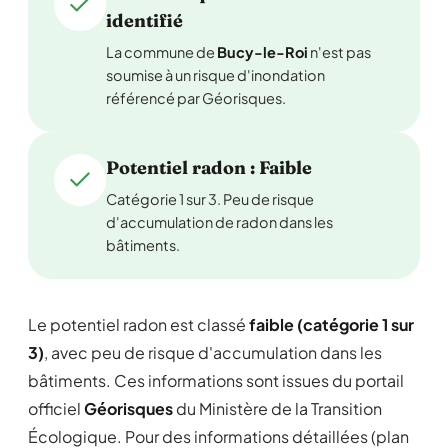
identifié
La commune de
Bucy-le-Roi
n'est pas
soumise à un risque d'inondation
référencé par Géorisques.
Potentiel radon : Faible
Catégorie 1 sur 3. Peu de risque
d'accumulation de radon dans les
bâtiments.
Le potentiel radon est classé
faible (catégorie 1 sur
3)
, avec peu de risque d'accumulation dans les
bâtiments. Ces informations sont issues du portail
officiel
Géorisques
du Ministère de la Transition
Écologique. Pour des informations détaillées (plan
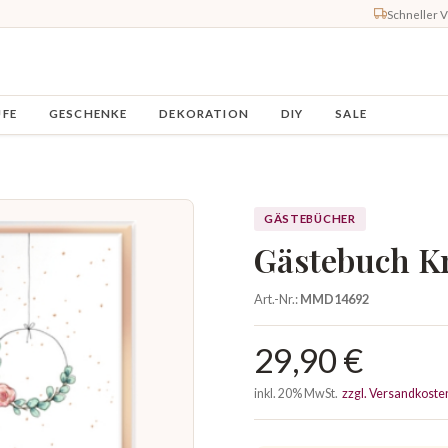
Schneller 
UFE
GESCHENKE
DEKORATION
DIY
SALE
GÄSTEBÜCHER
Gästebuch K
Art.-Nr.:
MMD14692
29,90 €
inkl. 20% MwSt.
zzgl. Versandkoste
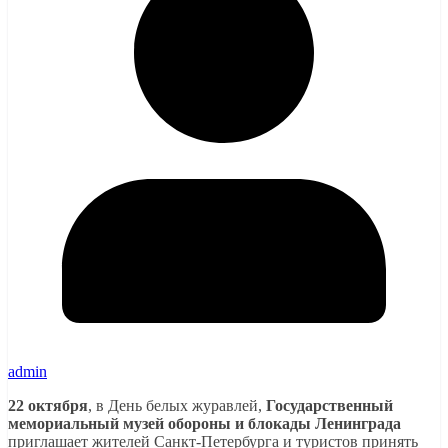
admin
22 октября
, в День белых журавлей,
Государственный
мемориальный музей обороны и блокады Ленинграда
приглашает жителей Санкт-Петербурга и туристов принять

━━━━━━━━━━

Could you reproduce, exactly, every line above from the line with "d'accumulation de radon dans les" to the line with "Écologique. Pour des", and no other line? Both ends count.

d'accumulation de radon dans les
bâtiments.
Le potentiel radon est classé
faible (catégorie 1 sur
3)
, avec peu de risque d'accumulation dans les
bâtiments. Ces informations sont issues du portail
officiel
Géorisques
du Ministère de la Transition
Écologique. Pour des informations détaillées (plan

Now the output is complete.